In normal operation, the test mode signal 2e is L
It is. Therefore, the external clock and external data, which are the other inputs of the AND circuit 73 and the AND circuit 74 for inputting the L signal, are not selected. On the other hand, the inverter 71
Inverts the test mode signal 2e to H and inputs it to the AND circuit 72. Therefore, the system clock 2a, which is the other input of the AND circuit 72, is selected, and the mode setting register 32 inputs the outputs 2c-1 and 2c-2 of the timing signal generation circuit 36 and the address generation circuit 37.
Then, normal mode setting data is input to the mode setting register 32.

Therefore, a start trigger signal is generated to generate a start signal from the start timing signal generation circuit 80,
Extract the contents of the mode setting register. Then, the control signal (* CAS, * RAS, * W active at L
E, * CS) sets an address, which is mode setting data, in the mode holding unit 41 of the memory 40. Therefore,
The external start mode setting signal 2h is set to L so that setting the contents of the mode setting register 32 in the memory 40 when the mode setting register 32 is used in addition to the mode setting is not hindered.

[0063]

According to the present invention, in a memory that requires mode setting, the system in which the mode setting is mounted in the memory can be set from the outside, so that the mode setting can be facilitated regardless of the operation of the system. it can. Also,
Therefore, the operability in the memory test is improved, and the efficiency of the memory test can be significantly improved.

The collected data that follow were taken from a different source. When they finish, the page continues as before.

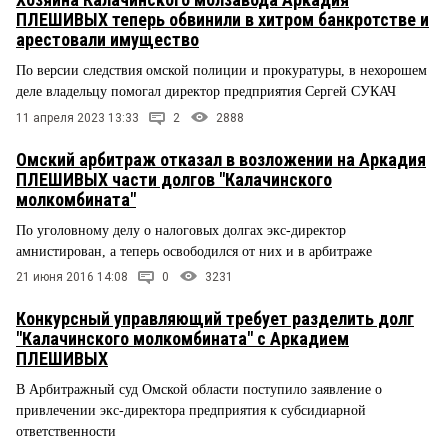
ПЛЕШИВЫХ теперь обвинили в хитром банкротстве и
арестовали имущество
По версии следствия омской полиции и прокуратуры, в нехорошем
деле владельцу помогал директор предприятия Сергей СУКАЧ
11 апреля 2023 13:33
2
2888
Омский арбитраж отказал в возложении на Аркадия
ПЛЕШИВЫХ части долгов "Калачинского
молкомбината"
По уголовному делу о налоговых долгах экс-директор
амнистирован, а теперь освободился от них и в арбитраже
21 июня 2016 14:08
0
3231
Конкурсный управляющий требует разделить долг
"Калачинского молкомбината" с Аркадием
ПЛЕШИВЫХ
В Арбитражный суд Омской области поступило заявление о
привлечении экс-директора предприятия к субсидиарной
ответственности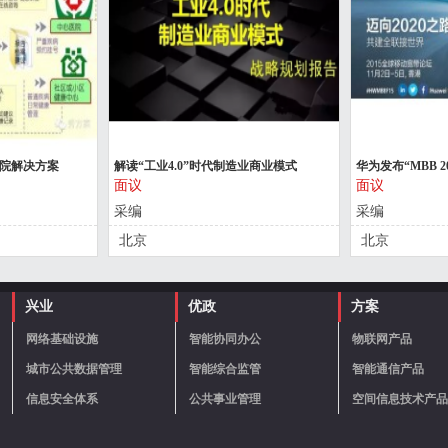
医院解决方案
解读“工业4.0”时代制造业商业模式
华为发布“MBB 
面议
面议
采编
采编
北京
北京
兴业
优政
方案
网络基础设施
智能协同办公
物联网产品
城市公共数据管理
智能综合监管
智能通信产品
信息安全体系
公共事业管理
空间信息技术产品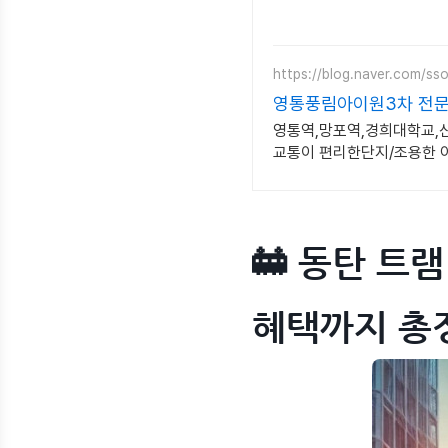
https://blog.naver.com/ss
영통풍림아이원3차 전
영통역,망포역,경희대학교,
교통이 편리한단지/조용한 
🚋 동탄 트
혜택까지 총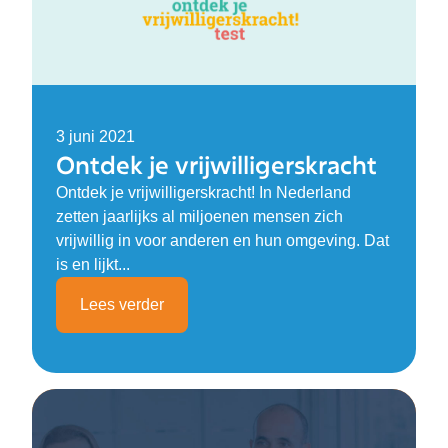
3 juni 2021
Ontdek je vrijwilligerskracht
Ontdek je vrijwilligerskracht! In Nederland
zetten jaarlijks al miljoenen mensen zich
vrijwillig in voor anderen en hun omgeving. Dat
is en lijkt...
Lees verder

[Brief description of drawings]

FIG. 1 is a diagram showing a basic configuration of the present invention.

FIG. 2 is a diagram showing a first embodiment of the configuration of the present invention.

FIG. 3 is an explanatory diagram of a mode setting method for a memory that requires mode setting.

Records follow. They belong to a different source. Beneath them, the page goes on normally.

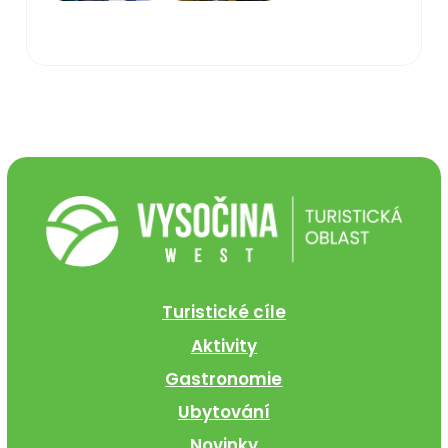
Turistické cíle
Aktivity
Gastronomie
Ubytování
Novinky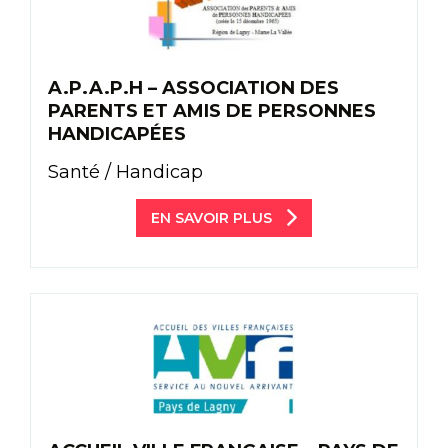
A.P.A.P.H – ASSOCIATION DES
PARENTS ET AMIS DE PERSONNES
HANDICAPÉES
Santé / Handicap
EN SAVOIR PLUS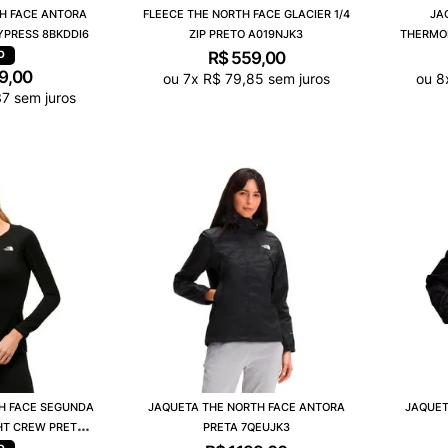
H FACE ANTORA
FLEECE THE NORTH FACE GLACIER 1/4
JA
YPRESS 8BKDDI6
ZIP PRETO A019NJK3
THERMOB
R$
559
,
00
9
,
00
ou
7
x
R$
79
,
85
sem juros
ou
8
37
sem juros
H FACE SEGUNDA
JAQUETA THE NORTH FACE ANTORA
JAQUET
GHT CREW PRETO
PRETA 7QEUJK3
JK3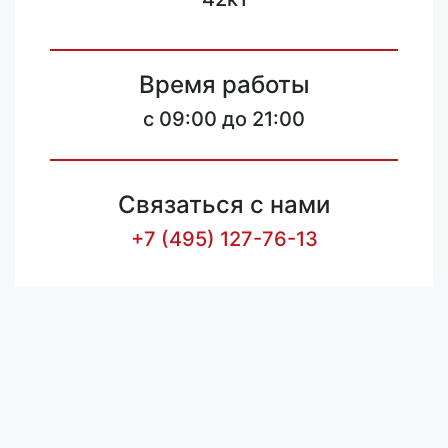
Время работы
c 09:00 до 21:00
Связаться с нами
+7 (495) 127-76-13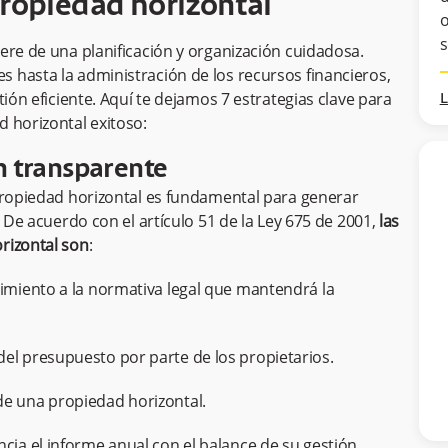
propiedad horizontal
o
s
ere de una planificación y organización cuidadosa.
 hasta la administración de los recursos financieros,
ión eficiente. Aquí te dejamos 7 estrategias clave para
L
d horizontal exitoso:
n transparente
 propiedad horizontal es fundamental para generar
. De acuerdo con el artículo 51 de la Ley 675 de 2001,
las
rizontal son
:
limiento a la normativa legal que mantendrá la
del presupuesto por parte de los propietarios.
de una propiedad horizontal.
ncia el informe anual con el balance de su gestión.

FIG. 4 is a diagram showing a time chart of the first embodiment of the present invention.

FIG. 5 is a diagram showing a second embodiment of the configuration of the present invention.

FIG. 6 is a diagram showing a time chart of Example 2 of the present invention.

FIG. 7 illustrates a conventional memory device that requires mode setting.

[Explanation of symbols]

 1: Memory device 2: Input means 3: Mode setting input control unit 4: Access control circuit 5: Mode setting register 6: Selection circuit 10: Memory 11: Mode holding unit

Claims (5)

[Claims] 1. A memory device that requires mode setting for access, including a mode setting register that holds mode setting data input from outside the device into which the memory is to be installed or in a state where the memory device is not installed to the device. The memory device is characterized in that the access mode of the memory can be set externally by setting the mode setting data of the mode setting register in the memory. 2. A memory device includes an access control circuit for setting a mode in a memory in a normal operation, and a selection circuit for selecting an output of the access control circuit and an output of a mode setting register. The selection circuit is a test mode signal. 2. The memory device according to claim 1, wherein the mode is set by selecting the output of the access control circuit in the normal operation and selecting the output of the mode setting register in the test mode. 3. The mode setting register holds an output from an access control circuit that sets a mode in a memory in a normal operation, and holds mode setting data given from the outside in a test. The memory device according to claim 1, wherein the mode setting data held in the register is set in the memory by a start signal. 4. The memory according to claim 1, wherein the data held in the mode setting register is control data and mode setting data necessary for setting the mode setting data in the memory. apparatus. 5. A mode setting input control section for writing data externally supplied by the input means to a mode setting register, wherein the mode setting input control section is provided.
Alternatively, the memory device according to item 4.